Penso que o domínio da linguagem é uma expressão mais adequada e próxima do fenômeno observado por mim na libertação de minha mente pela escrita. A linguagem provocou grandes repercussões no cérebro humano. Marcou o aparecimento do homo sapiens na escala evolutiva. Atua vigorosamente na neuroplasticidade da evolução da pessoa.
O antônimo da criação literária não seria a esterilidade (impotência) literária? Mas às vezes simplesmente por preguiça: « Ici venu, l´avenir est paresse/ l´amertume est douce et l´esprit clair (Paul Valéry. Cimitiére Marin, reproduzido de memória) .Para produzir literatura é preciso obstinação. Uma personalidade mais astênica pode escolher a doce preguiça.
2) Donde vem sua vocação de psiquiatra e escritora? Notei suas explicações: menina curiosa sobre o psiquismo humano, ávida de leitura, você descobriu muito cedo que a literatura é um formidável celeiro de informações sobre a natureza humana. Destaco ainda a exaltada admiração que a leitura de Freud lhe despertou na adolescência, talvez até no seu talento literário.

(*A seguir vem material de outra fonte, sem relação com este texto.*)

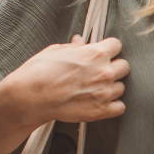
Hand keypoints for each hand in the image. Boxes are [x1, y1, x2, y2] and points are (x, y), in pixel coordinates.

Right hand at [2, 35, 128, 126]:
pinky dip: (113, 106)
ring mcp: (104, 92)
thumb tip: (79, 42)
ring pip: (122, 87)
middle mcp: (104, 72)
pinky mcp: (101, 110)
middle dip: (114, 67)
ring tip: (97, 88)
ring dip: (112, 87)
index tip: (104, 52)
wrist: (29, 98)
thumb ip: (74, 47)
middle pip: (124, 66)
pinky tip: (102, 102)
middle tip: (100, 71)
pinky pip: (120, 107)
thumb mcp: (56, 51)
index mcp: (95, 54)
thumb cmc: (38, 73)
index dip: (109, 48)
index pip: (117, 45)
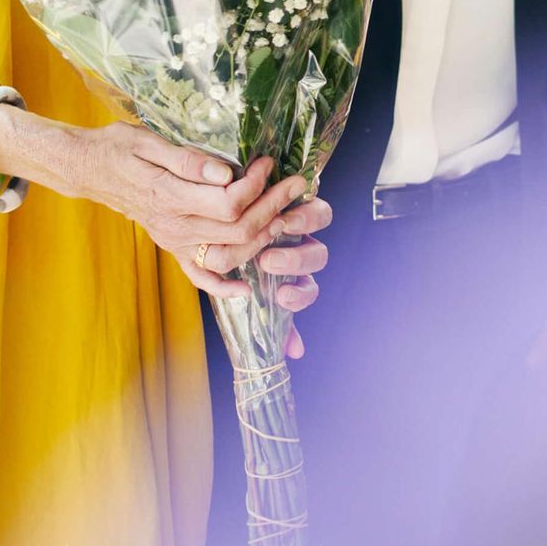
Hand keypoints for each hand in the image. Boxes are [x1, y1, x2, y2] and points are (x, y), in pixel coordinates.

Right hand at [62, 122, 311, 300]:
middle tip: (293, 184)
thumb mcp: (145, 141)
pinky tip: (246, 288)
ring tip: (282, 216)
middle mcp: (174, 226)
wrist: (88, 169)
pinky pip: (199, 276)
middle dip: (273, 207)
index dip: (256, 185)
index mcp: (169, 196)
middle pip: (236, 228)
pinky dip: (223, 287)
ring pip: (228, 255)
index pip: (228, 202)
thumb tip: (224, 173)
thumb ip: (186, 160)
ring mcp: (173, 241)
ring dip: (261, 240)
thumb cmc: (117, 148)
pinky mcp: (172, 248)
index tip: (268, 163)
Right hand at [252, 206, 332, 358]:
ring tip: (278, 224)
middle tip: (270, 261)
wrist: (228, 216)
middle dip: (296, 260)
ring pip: (319, 219)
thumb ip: (276, 322)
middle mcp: (302, 246)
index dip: (301, 295)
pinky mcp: (297, 191)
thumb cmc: (242, 260)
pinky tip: (277, 199)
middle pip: (316, 255)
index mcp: (294, 277)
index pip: (308, 291)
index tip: (282, 299)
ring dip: (303, 224)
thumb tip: (295, 354)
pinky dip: (301, 198)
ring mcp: (302, 214)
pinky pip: (310, 195)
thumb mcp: (254, 292)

Quando era menino também li muito. Recordo-me haver lido uma boa parte do ‘’Tesouro da Juventude’’, enciclopédia de 18 volumes. Acho que lia ainda mais quando estava doente. Minha vocação médica surgiu deste passado, do medo de morrer, das angústias de meus pais quando um filho adoecia-minha irmã mais velha morreu aos 3 anos de uma disenteria…E porque a França? A Ditadura foi uma das razões que me levaram a deixar o Brasil. Mas meu pai falava muito de Pasteur, criticava o anticlericalismo e agnosticismo de Voltaire…E, no Tesouro da Juventude, havia um capítulo sobre rudimentos da língua francesa, fábulas de La Fontaine e de Esopo que eu adorava.
Continuei lendo muito, mas não escrevi livros. Faltou-me sem dúvida o talento. Teria eu escrito algum se tivesse voltado para o Brasil? Talvez eu tenha ficado entre as duas línguas, navegando de uma para outra, amando a brasileira, admirando a francesa (e vice-versa), sem privilegiar nenhuma. Você teve a sorte de ficar no Brasil e, assim, fiel à língua materna, às suas origens.
Ainda é tempo de voltar ‘’a última flor do Lascio inculta e bela, há um tempo esplendor e formosura’’, que é a língua portuguesa.